[Extracted records]
:::::
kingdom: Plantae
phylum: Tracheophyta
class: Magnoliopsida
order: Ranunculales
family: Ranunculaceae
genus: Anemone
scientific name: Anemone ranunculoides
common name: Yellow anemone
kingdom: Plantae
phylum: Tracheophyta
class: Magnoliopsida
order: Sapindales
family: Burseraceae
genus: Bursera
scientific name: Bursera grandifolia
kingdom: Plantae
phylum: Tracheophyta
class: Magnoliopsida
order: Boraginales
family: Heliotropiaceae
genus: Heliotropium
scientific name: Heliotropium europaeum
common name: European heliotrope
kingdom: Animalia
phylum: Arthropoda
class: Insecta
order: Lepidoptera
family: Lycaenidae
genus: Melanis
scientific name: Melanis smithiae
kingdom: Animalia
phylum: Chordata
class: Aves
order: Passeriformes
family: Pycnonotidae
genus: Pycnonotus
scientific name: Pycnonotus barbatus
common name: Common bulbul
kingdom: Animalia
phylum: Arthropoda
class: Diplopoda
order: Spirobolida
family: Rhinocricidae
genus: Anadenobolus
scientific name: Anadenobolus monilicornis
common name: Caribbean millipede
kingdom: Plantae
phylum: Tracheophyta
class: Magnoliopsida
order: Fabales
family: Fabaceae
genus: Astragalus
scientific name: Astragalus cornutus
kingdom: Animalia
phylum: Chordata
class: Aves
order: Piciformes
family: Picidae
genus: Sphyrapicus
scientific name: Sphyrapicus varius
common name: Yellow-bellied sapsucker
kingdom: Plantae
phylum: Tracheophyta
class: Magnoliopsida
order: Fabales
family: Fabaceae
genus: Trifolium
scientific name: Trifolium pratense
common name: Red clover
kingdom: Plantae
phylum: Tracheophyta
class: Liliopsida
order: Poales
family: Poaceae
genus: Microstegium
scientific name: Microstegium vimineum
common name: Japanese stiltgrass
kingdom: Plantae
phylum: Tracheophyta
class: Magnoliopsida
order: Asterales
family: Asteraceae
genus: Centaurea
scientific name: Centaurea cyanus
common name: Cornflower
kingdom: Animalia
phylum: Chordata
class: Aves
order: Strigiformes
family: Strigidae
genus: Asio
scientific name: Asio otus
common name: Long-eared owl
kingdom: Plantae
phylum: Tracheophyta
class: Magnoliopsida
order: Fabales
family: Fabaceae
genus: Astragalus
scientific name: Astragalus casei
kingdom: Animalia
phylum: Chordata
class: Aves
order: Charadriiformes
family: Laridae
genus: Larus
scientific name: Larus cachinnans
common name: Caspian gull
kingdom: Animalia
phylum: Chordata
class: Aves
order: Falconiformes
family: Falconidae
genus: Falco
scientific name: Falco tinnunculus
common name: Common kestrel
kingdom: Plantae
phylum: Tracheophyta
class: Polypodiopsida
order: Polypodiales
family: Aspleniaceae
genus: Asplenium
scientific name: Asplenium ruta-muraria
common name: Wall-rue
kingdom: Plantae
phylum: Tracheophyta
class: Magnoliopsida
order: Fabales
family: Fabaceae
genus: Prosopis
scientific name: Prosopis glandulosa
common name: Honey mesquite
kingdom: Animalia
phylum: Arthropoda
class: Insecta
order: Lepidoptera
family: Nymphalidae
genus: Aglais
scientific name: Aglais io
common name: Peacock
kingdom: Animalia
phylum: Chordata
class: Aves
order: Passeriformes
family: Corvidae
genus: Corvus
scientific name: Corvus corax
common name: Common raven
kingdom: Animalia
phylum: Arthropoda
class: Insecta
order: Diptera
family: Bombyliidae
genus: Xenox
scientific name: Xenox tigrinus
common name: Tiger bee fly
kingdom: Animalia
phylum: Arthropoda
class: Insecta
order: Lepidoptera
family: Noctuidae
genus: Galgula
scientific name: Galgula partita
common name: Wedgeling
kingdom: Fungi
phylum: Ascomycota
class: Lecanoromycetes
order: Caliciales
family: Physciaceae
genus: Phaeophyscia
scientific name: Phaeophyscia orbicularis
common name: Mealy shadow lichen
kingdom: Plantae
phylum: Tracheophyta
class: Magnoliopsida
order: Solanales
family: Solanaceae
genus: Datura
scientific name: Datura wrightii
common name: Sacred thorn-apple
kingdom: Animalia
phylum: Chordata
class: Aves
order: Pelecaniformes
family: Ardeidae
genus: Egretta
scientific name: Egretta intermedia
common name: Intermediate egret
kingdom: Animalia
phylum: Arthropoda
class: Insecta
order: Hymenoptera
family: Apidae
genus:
:::::
Replace "scientific name" with "Latin name" throughout these lines, leaving everything else the same.

- _The result_:
kingdom: Plantae
phylum: Tracheophyta
class: Magnoliopsida
order: Ranunculales
family: Ranunculaceae
genus: Anemone
Latin name: Anemone ranunculoides
common name: Yellow anemone
kingdom: Plantae
phylum: Tracheophyta
class: Magnoliopsida
order: Sapindales
family: Burseraceae
genus: Bursera
Latin name: Bursera grandifolia
kingdom: Plantae
phylum: Tracheophyta
class: Magnoliopsida
order: Boraginales
family: Heliotropiaceae
genus: Heliotropium
Latin name: Heliotropium europaeum
common name: European heliotrope
kingdom: Animalia
phylum: Arthropoda
class: Insecta
order: Lepidoptera
family: Lycaenidae
genus: Melanis
Latin name: Melanis smithiae
kingdom: Animalia
phylum: Chordata
class: Aves
order: Passeriformes
family: Pycnonotidae
genus: Pycnonotus
Latin name: Pycnonotus barbatus
common name: Common bulbul
kingdom: Animalia
phylum: Arthropoda
class: Diplopoda
order: Spirobolida
family: Rhinocricidae
genus: Anadenobolus
Latin name: Anadenobolus monilicornis
common name: Caribbean millipede
kingdom: Plantae
phylum: Tracheophyta
class: Magnoliopsida
order: Fabales
family: Fabaceae
genus: Astragalus
Latin name: Astragalus cornutus
kingdom: Animalia
phylum: Chordata
class: Aves
order: Piciformes
family: Picidae
genus: Sphyrapicus
Latin name: Sphyrapicus varius
common name: Yellow-bellied sapsucker
kingdom: Plantae
phylum: Tracheophyta
class: Magnoliopsida
order: Fabales
family: Fabaceae
genus: Trifolium
Latin name: Trifolium pratense
common name: Red clover
kingdom: Plantae
phylum: Tracheophyta
class: Liliopsida
order: Poales
family: Poaceae
genus: Microstegium
Latin name: Microstegium vimineum
common name: Japanese stiltgrass
kingdom: Plantae
phylum: Tracheophyta
class: Magnoliopsida
order: Asterales
family: Asteraceae
genus: Centaurea
Latin name: Centaurea cyanus
common name: Cornflower
kingdom: Animalia
phylum: Chordata
class: Aves
order: Strigiformes
family: Strigidae
genus: Asio
Latin name: Asio otus
common name: Long-eared owl
kingdom: Plantae
phylum: Tracheophyta
class: Magnoliopsida
order: Fabales
family: Fabaceae
genus: Astragalus
Latin name: Astragalus casei
kingdom: Animalia
phylum: Chordata
class: Aves
order: Charadriiformes
family: Laridae
genus: Larus
Latin name: Larus cachinnans
common name: Caspian gull
kingdom: Animalia
phylum: Chordata
class: Aves
order: Falconiformes
family: Falconidae
genus: Falco
Latin name: Falco tinnunculus
common name: Common kestrel
kingdom: Plantae
phylum: Tracheophyta
class: Polypodiopsida
order: Polypodiales
family: Aspleniaceae
genus: Asplenium
Latin name: Asplenium ruta-muraria
common name: Wall-rue
kingdom: Plantae
phylum: Tracheophyta
class: Magnoliopsida
order: Fabales
family: Fabaceae
genus: Prosopis
Latin name: Prosopis glandulosa
common name: Honey mesquite
kingdom: Animalia
phylum: Arthropoda
class: Insecta
order: Lepidoptera
family: Nymphalidae
genus: Aglais
Latin name: Aglais io
common name: Peacock
kingdom: Animalia
phylum: Chordata
class: Aves
order: Passeriformes
family: Corvidae
genus: Corvus
Latin name: Corvus corax
common name: Common raven
kingdom: Animalia
phylum: Arthropoda
class: Insecta
order: Diptera
family: Bombyliidae
genus: Xenox
Latin name: Xenox tigrinus
common name: Tiger bee fly
kingdom: Animalia
phylum: Arthropoda
class: Insecta
order: Lepidoptera
family: Noctuidae
genus: Galgula
Latin name: Galgula partita
common name: Wedgeling
kingdom: Fungi
phylum: Ascomycota
class: Lecanoromycetes
order: Caliciales
family: Physciaceae
genus: Phaeophyscia
Latin name: Phaeophyscia orbicularis
common name: Mealy shadow lichen
kingdom: Plantae
phylum: Tracheophyta
class: Magnoliopsida
order: Solanales
family: Solanaceae
genus: Datura
Latin name: Datura wrightii
common name: Sacred thorn-apple
kingdom: Animalia
phylum: Chordata
class: Aves
order: Pelecaniformes
family: Ardeidae
genus: Egretta
Latin name: Egretta intermedia
common name: Intermediate egret
kingdom: Animalia
phylum: Arthropoda
class: Insecta
order: Hymenoptera
family: Apidae
genus:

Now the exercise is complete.